Publishing would be publicaly disclosing how the exploit works and what the vulnerability actually is.

 

[AdeFowler]

The BBC News homepage lead technology headline reads:

Apple store hit by malicious app

Not great publicity.

 

[r.j.s]

He hasn't published yet. He's doing so next week. He reported on Oct 14th.

And published an app in Sept.

He set himself up to just draw more attention on him. He doesn't care about the actual security of iOS, he just needed a little publicity before his talk this month. Miller is no better than the software makers that publish news of a "new" vulnerability right before a new update to their software. He's a smart guy, but he's nothing more than an attention whore because of the way he handles himself.

Overall, Chuck, douche move.

 

[cal6n]

You're missing the point.

He knew about the vulnerability since March ... he developed an exploit, wrote an app, put it in the app store, kept quiet all the way through the beta process, waited until Apple had released iOS5 to the public and then told Apple that a vulnerability existed. He had 8 months. Apple has had 3 weeks.

<snip>

There, fixed that for you...

 

[alanjfrancis]

Hire him

If Apple have any sense they should consider hiring him. If he can highlight such a loophole in their security he'd be an asset to the company.

 

[KnightWRX]

And published an app in Sept.

Of course, that was part of his proof of concept, proving that the vulnerability could be exploited to download and execute unsigned code and that Apple's application approval process wouldn't catch it.

Once that was done, all that was left was document things to submit to Apple.

You seem to really have a need to point out this was made to get attention. Are you lacking attention yourself ? We got your opinion the first time.

----------

If Apple have any sense they should consider hiring him. If he can highlight such a loophole in their security he'd be an asset to the company.

Again, not the first time this guy has outted vulnerabilities in Apple software. Dunno why this one warrants get hired more than the others. Who knows, he's probably already turned down Apple the first few times they wanted to hire him.

 

[r.j.s]

If Apple have any sense they should consider hiring him. If he can highlight such a loophole in their security he'd be an asset to the company.

He probably wouldn't accept ... he craves the attention and wouldn't get any if he worked for Apple.

He has worked at the NSA before.

----------

We got your opinion the first time.

Apparently not.

 

[qtx43]

He hasn't published the details, so it's not like people can replicate the exploit without having to go through all the work in figuring it out.
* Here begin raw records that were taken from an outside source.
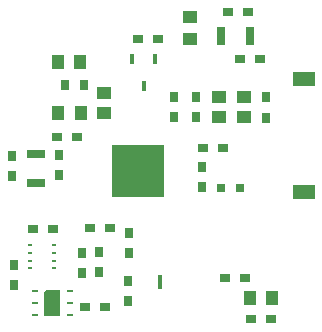
<source format=gbr>
G04 DipTrace 3.2.0.1*
G04 TopPaste.gbr*
%MOIN*%
G04 #@! TF.FileFunction,Paste,Top*
G04 #@! TF.Part,Single*
%AMOUTLINE2*
4,1,4,
-0.014807,-0.015708,
-0.014721,0.015788,
0.014807,0.015708,
0.014721,-0.015788,
-0.014807,-0.015708,
0*%
%AMOUTLINE5*
4,1,4,
0.035375,0.023708,
0.03549,-0.023535,
-0.035375,-0.023708,
-0.03549,0.023535,
0.035375,0.023708,
0*%
%AMOUTLINE8*
4,1,5,
0.025591,-0.043307,
-0.025591,-0.043307,
-0.025591,0.035771,
-0.018054,0.043307,
0.025591,0.043307,
0.025591,-0.043307,
0*%
%ADD69R,0.003937X0.004921*%
%ADD71R,0.004921X0.003937*%
%ADD73R,0.023622X0.007874*%
%ADD75R,0.017717X0.045276*%
%ADD77R,0.023622X0.003937*%
%ADD79R,0.011811X0.005906*%
%ADD81R,0.062992X0.031496*%
%ADD83O,0.017717X0.0*%
%ADD85O,0.0X0.017717*%
%ADD87R,0.177165X0.177165*%
%ADD89R,0.047244X0.03937*%
%ADD93R,0.031496X0.062992*%
%ADD95R,0.017717X0.033465*%
%ADD97R,0.022126X0.022126*%
%ADD99R,0.029528X0.031496*%
%ADD101R,0.049213X0.03937*%
%ADD105R,0.051181X0.043307*%
%ADD109R,0.035433X0.031496*%
%ADD111R,0.031496X0.035433*%
%ADD113R,0.043307X0.051181*%
%ADD118OUTLINE2*%
%ADD121OUTLINE5*%
%ADD124OUTLINE8*%
%FSLAX26Y26*%
G04*
G70*
G90*
G75*
G01*
G04 TopPaste*
%LPD*%
D113*
X-311820Y361811D3*
X-237017D3*
D111*
X75984Y180709D3*
Y247638D3*
X150394Y246850D3*
Y179921D3*
X383465Y244882D3*
Y177953D3*
D113*
X-310639Y194094D3*
X-235836D3*
D109*
X-315364Y112598D3*
X-248434D3*
X172432Y77165D3*
X239361D3*
D111*
X-306299Y-15354D3*
Y51575D3*
X-462992Y-15748D3*
Y51181D3*
X168888Y-54331D3*
Y12598D3*
D109*
X-205521Y-190157D3*
X-138592D3*
X-395669Y-192913D3*
X-328740D3*
D111*
X-459055Y-379921D3*
Y-312992D3*
X-78740Y-433858D3*
Y-366929D3*
D109*
X313780Y-357874D3*
X246850D3*
D113*
X329134Y-424409D3*
X403937D3*
D109*
X-220079Y-453150D3*
X-153150D3*
X333465Y-494882D3*
X400394D3*
D105*
X130315Y513386D3*
Y438583D3*
D118*
X-288189Y286220D3*
X-225197Y286047D3*
D101*
X-157490Y192913D3*
Y259843D3*
D99*
X231890Y-58268D3*
X294882D3*
D97*
X516929Y-66142D3*
D95*
X11417Y372835D3*
X-63386D3*
X-25984Y282283D3*
D109*
X255906Y528740D3*
X322835D3*
X-44488Y438189D3*
X22441D3*
X296850Y373228D3*
X363780D3*
D111*
X-75197Y-274016D3*
Y-207087D3*
X-173228Y-338583D3*
Y-271654D3*
X-231890Y-338976D3*
Y-272047D3*
D93*
X330315Y450000D3*
X231890D3*
D121*
X507874Y305118D3*
X508787Y-68898D3*
D89*
X310630Y180315D3*
X224016D3*
Y247244D3*
X310630D3*
D87*
X-45437Y-394D3*
D85*
X-132051Y118701D3*
X-116303D3*
X-100555D3*
X-84807D3*
X-69059D3*
X-53311D3*
X-37563D3*
X-21815D3*
X-6067D3*
X9681D3*
X25429D3*
X41177D3*
D83*
X73658Y86220D3*
Y70472D3*
Y54724D3*
Y38976D3*
Y23228D3*
Y7480D3*
Y-8268D3*
Y-24016D3*
Y-39764D3*
Y-55512D3*
Y-71260D3*
Y-87008D3*
D85*
X41177Y-119488D3*
X25429D3*
X9681D3*
X-6067D3*
X-21815D3*
X-37563D3*
X-53311D3*
X-69059D3*
X-84807D3*
X-100555D3*
X-116303D3*
X-132051D3*
D83*
X-164531Y-87008D3*
Y-71260D3*
Y-55512D3*
Y-39764D3*
Y-24016D3*
Y-8268D3*
Y7480D3*
Y23228D3*
Y38976D3*
Y54724D3*
Y70472D3*
Y86220D3*
D81*
X-384252Y56693D3*
Y-41732D3*
D79*
X-404724Y-274016D3*
Y-299606D3*
X-324016D3*
Y-274016D3*
X-404724Y-248425D3*
Y-325197D3*
X-324016D3*
Y-248425D3*
D77*
X74803Y-395276D3*
Y-369685D3*
Y-344094D3*
X-15748D3*
Y-369685D3*
Y-395276D3*
D75*
X29528Y-369685D3*
D73*
X-272441Y-400787D3*
Y-440157D3*
Y-479528D3*
X-386614Y-400787D3*
Y-440157D3*
Y-479528D3*
D124*
X-329528Y-440157D3*
D71*
X198819Y-441732D3*
Y-461417D3*
Y-481102D3*
Y-500787D3*
D69*
X218504D3*
X238189D3*
D71*
X257874D3*
Y-481102D3*
Y-461417D3*
Y-441732D3*
D69*
X238189D3*
X218504D3*
M02*

</source>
Publishing would be publicaly disclosing how the exploit works and what the vulnerability actually is.

They've had 8 months to replicate it, why not? That's what black hat hackers do, that's their modus operandi. It'd be nice if, in a perfect world, Apple had also found the bug long ago, but they didn't. And it would be nice if, given hints, malicious people weren't able to figure things out more easily. I'm not interested in shading the definition of publishing, he published it. Partial publishing is still a publication. And don't tell me that he had to prove that social engineering works by getting it into the App store, everybody knows you can do that. That's just a dodge to divert attention from his irresponsibility. There was an App he controlled in the store which could browse the files of anybody who used it. That's malware and I find your defense of it unconvincing.